Vaulted ceilings provide a tremendous amount of space above the room, creating a very open feel. Many people pair their vaulted ceilings with large windows on one or both of the taller walls, which lets in a hard-to-match abundance of natural light.

They don’t come without issues, though. One is that it’s harder to clean and do routine maintenance on overhead lighting that might be ten feet above your head or more. Unless you have a tall ladder and are comfortable with heights, you may find yourself hiring someone to change your lightbulbs and clean your chandeliers.

Another consideration when choosing this ceiling design is that it’s not terribly energy efficient. That high peak means much of your heat rises, causing your furnace to work harder to keep you warm at ground level. If you have large windows to boot, that beautiful daylight can work against your air conditioning unit.

Tray Ceilings

If you don’t have a ton of room overhead but still want to add a little depth to your ceiling, tray ceilings might be a good fit. They are very similar to a standard, flat ceiling but contain a single, recessed section. The recessed portion is typically 6-12 inches above the surrounding portion and is centered in the room. The finished product resembles a tray.

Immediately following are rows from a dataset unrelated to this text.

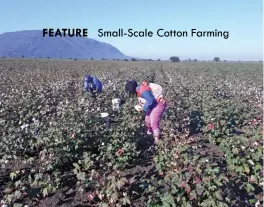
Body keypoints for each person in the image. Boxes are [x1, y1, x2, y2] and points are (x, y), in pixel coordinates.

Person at [125, 80, 166, 144]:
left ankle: (157, 140)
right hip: (152, 104)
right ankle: (150, 133)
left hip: (158, 104)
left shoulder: (142, 90)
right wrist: (140, 105)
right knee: (147, 120)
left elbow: (150, 100)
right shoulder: (138, 90)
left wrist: (143, 108)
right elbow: (146, 100)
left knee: (153, 122)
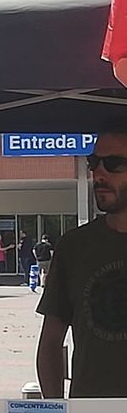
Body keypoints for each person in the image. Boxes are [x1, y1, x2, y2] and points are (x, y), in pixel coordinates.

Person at [36, 122, 127, 398]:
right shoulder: (74, 247)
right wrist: (56, 411)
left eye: (113, 164)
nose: (99, 173)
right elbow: (51, 341)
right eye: (94, 163)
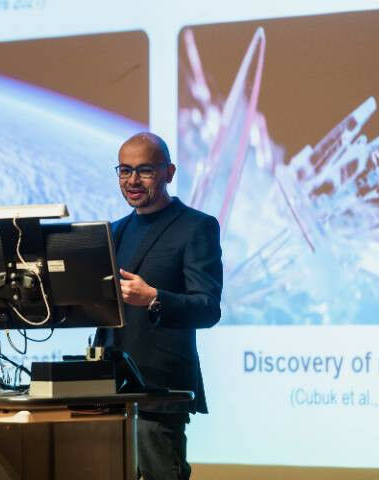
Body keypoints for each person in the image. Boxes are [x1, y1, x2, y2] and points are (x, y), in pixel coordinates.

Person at [94, 132, 223, 480]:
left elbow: (208, 307)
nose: (132, 180)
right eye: (124, 170)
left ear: (169, 172)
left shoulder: (197, 227)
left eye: (145, 171)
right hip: (105, 390)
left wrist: (153, 298)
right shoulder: (112, 231)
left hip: (157, 391)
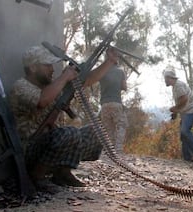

This type of ceiling is a great way to add a little height to ceilings when you don’t have a whole lot of room to go up. If you want a more dramatic look, you can play around with different materials and ceiling texture types for both your molding and the recessed section in the design phase. Cap it with proper lighting, and you’ve got a dramatic improvement to an otherwise boring bedroom.

Tray ceilings don’t always work, though. If the ceilings are particularly low, a tray ceiling may not be your best option, as they may make the room feel smaller. Consult with a professional if you are unsure.

Coffered Ceilings

If you’re looking for ceiling design ideas that create a three-dimensional pattern and add elegance to the room, you can’t beat coffered ceilings. They are very similar to tray ceilings, but where tray ceilings have a single recessed section, coffered ceilings have multiple recessed sections.

They deliver many of the same benefits and pitfalls as tray ceilings, but you can create much more intricate designs with them. The recessed sections are created by beams that run across and down and in whichever direction you want them to. They add a dramatic effect to the lighting in the room and can create very cool textures.

They can also help with your audio issues. Insert acoustical coffered ceiling panels into the recessed section, and they’ll help control echo and reverberation in the room.

Making the decision 

Whether you’ve got your eye on a corrugated metal ceiling, or you’ve got a wooden ceiling design idea that’ll knock your client’s socks off, the ceiling design we end up with is usually predicated upon a combination of functionality and price. Working with professionals will ensure you find a balance that’s both beautiful and meets your needs on a budget.